**Data entries:**
§
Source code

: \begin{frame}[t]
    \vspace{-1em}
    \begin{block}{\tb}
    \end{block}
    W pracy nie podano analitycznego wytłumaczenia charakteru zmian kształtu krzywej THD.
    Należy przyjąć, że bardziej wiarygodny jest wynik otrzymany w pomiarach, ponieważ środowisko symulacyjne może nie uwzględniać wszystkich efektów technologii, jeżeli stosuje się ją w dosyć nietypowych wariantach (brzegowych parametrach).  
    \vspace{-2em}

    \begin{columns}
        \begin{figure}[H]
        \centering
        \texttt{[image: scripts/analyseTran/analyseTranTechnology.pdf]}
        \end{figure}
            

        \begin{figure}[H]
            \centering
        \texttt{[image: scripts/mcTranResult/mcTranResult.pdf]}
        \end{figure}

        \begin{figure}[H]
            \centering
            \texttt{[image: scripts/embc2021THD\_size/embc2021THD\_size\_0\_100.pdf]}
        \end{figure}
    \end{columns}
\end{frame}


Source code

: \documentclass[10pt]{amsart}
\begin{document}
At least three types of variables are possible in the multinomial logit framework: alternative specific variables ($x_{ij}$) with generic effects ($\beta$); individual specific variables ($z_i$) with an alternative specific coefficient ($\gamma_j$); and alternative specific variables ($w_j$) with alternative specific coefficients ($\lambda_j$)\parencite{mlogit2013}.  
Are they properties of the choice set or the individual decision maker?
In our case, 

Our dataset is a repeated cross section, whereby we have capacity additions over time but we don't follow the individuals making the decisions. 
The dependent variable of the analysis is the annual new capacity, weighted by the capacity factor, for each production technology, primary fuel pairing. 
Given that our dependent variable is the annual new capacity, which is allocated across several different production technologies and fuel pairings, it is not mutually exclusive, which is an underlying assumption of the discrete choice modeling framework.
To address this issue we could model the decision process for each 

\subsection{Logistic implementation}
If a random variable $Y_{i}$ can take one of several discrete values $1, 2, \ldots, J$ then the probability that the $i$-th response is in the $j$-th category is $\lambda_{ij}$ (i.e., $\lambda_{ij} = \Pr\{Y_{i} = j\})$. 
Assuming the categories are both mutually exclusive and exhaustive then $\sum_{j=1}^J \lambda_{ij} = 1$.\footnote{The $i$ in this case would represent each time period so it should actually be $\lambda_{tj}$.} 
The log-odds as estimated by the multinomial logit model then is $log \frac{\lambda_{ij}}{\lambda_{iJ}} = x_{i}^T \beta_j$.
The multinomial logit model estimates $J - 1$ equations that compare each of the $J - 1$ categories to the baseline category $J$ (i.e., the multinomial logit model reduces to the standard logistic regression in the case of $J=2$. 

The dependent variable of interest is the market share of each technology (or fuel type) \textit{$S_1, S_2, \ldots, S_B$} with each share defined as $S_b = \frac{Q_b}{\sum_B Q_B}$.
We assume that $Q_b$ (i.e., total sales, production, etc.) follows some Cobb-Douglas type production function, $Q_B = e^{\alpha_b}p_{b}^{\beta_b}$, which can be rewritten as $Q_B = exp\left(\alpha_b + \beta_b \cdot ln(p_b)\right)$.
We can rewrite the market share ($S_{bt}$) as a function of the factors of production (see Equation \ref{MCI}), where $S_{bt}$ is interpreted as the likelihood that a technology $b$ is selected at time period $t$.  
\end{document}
§
**EXERCISE BRIEF:**
Looking at the data above, count every line holding the word "case" and state only the count.

**SOLUTION TO THIS EXERCISE:**
3